Никому не известные имена легко уживаются в одном тексте. Известным трудней. Больно видеть, как они, чужие и несовместимые, живут в нем, втайне ненавидя друг друга, но подчиняясь общему смыслу, которому призваны служить. Разве можно спокойно читать вот такую фразу: «Сестры Наталья Гончарова, в замужестве Пушкина, и Екатерина Гончарова, в замужестве Дантес…»?
В басне Крылова трудяге псу несладко приходится, а комнатная собачка горя не знает. Одна у нее забота — на задних лапках ходить. Тот, кто ходит на задних лапках, освобождает от работы передние.
Повествовательное предложение отличается от других тем, что там, где хочется спрашивать или кричать, оно умеет сохранить спокойную интонацию.
Слово, которое обобщает все краски земли, самое невыразительное и бесцветное слово.
Чтобы ПРИдать чему-нибудь новый смысл, необязательно ПРЕдать старый.
Архаизмы — это слова, забывшие о том, что и они были когда-то неологизмами.
На всех процессах жизни литература выступает одновременно в роли обвинителя и в роли защитника. Обвинителя зла и защитника добра.
Последняя роль наиболее трудная — особенно если думать не о том, чтобы оправдать подзащитного, а о том, чтобы оправдать доверие начальства.
Если крыловская Мартышка узнает себя в зеркале, плохо будет зеркалу, а не Мартышке. Таков закон отражения действительности: чем сильнее литература отражает действительность, тем сильнее действительность отражает литературу.
Аллегория выдает свой костюм за чужой, а риторика нахально щеголяет в чужом костюме.
Сатира, которая призвана вскрывать язвы общества, достигла больших успехов по части анестезиологии. И хотя вскрывает хуже, но значительно лучше умеет усыплять.
Юмор — это соломинка, которая не спасает. Но когда за нее хватаешься, делаешь движение, которое помогает держаться на воде.

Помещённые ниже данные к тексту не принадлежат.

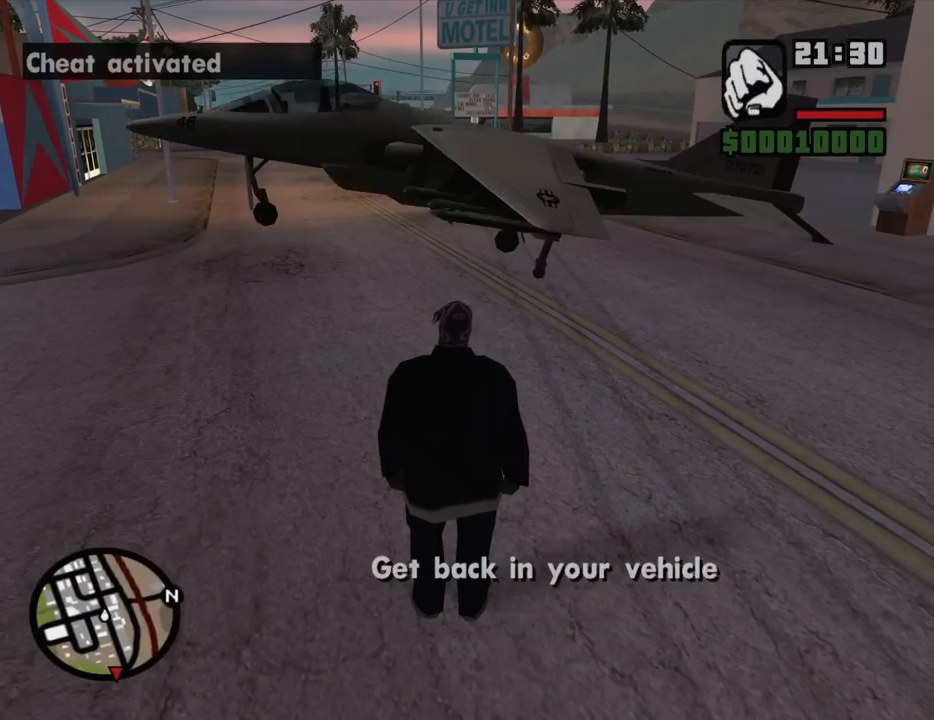
{"keys": ["w"], "mouse": [], "events": [[133, "w", "down"], [317, "space", "down"], [417, "space", "up"]]}
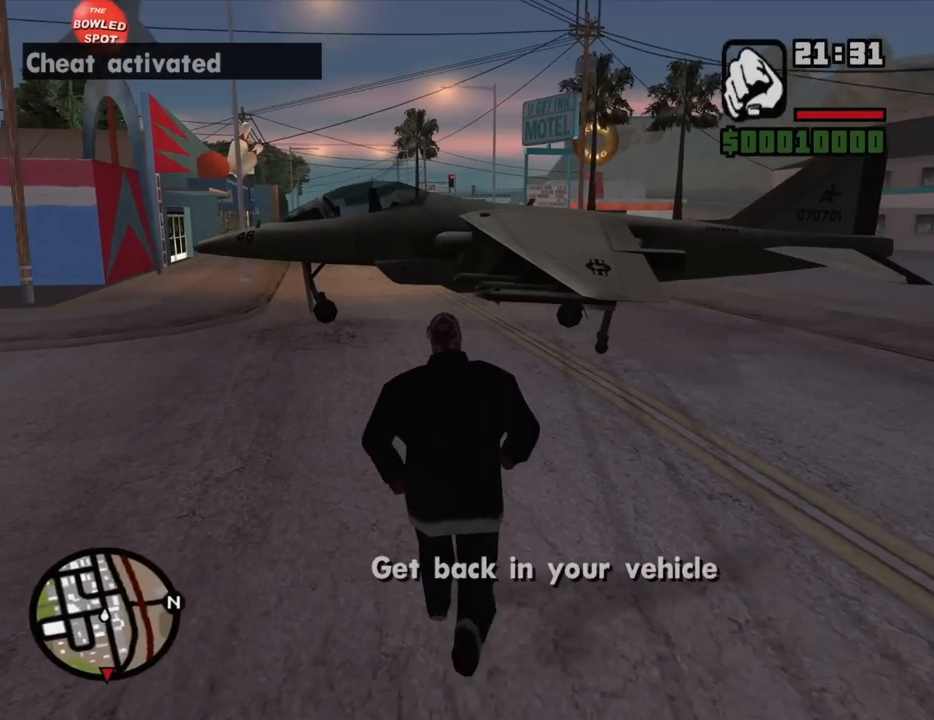
{"keys": ["space", "w"], "mouse": [], "events": [[183, "space", "down"], [233, "space", "up"], [333, "space", "down"], [383, "space", "up"], [467, "space", "down"]]}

Строгий порядок букв в алфавите обретает смысл лишь тогда, когда его нарушают.
«Нам нужна вся правда!» — говорит полуправда. «Нам нужна полуправда!» — говорит четвертьправда. А что говорит правда? Она молчит. Ей опять не дают слова.
У советских издателей к писателям было двоякое отношение: одних они любили печатать, но не читать, а других — читать, но не печатать.
Квалифицированная цензура читает не тексты, а мысли автора.
И вот уже он стал таким великим художником, что мог не видеть ничего вокруг, как Гомер, и ничего не слышать вокруг, как Бетховен.
И почему бы не писать о бескорыстии, если за это хорошо платят?
В романе отдельные неудачи возвышаются, как утесы, над плоской гладью посредственности.
Сладость сатиры — в ее запретности.
Советские читатели так привыкли читать между строк, что разучились читать то, что в строчках.
Распрямись ты, ложь высокая, правду свято сохрани!
Не напасешься шутов, чтобы говорить королям правду.
Одни смехом уничтожают страх, другие страхом уничтожают смех, поэтому в мире не убывает ни страха, ни смеха.
Актеры
Театр начинается с вешалки и кончается вешалкой. Но помните: главное — всегда в середине!
Театр от жизни отличается тем, что у него всегда есть запасной выход.
Свободное место — это место, занятое только собой.
Даже первая скрипка, если она слушает только себя, может испортить любую музыку.
Галерка: настоящего зрителя искусство всегда возвышает.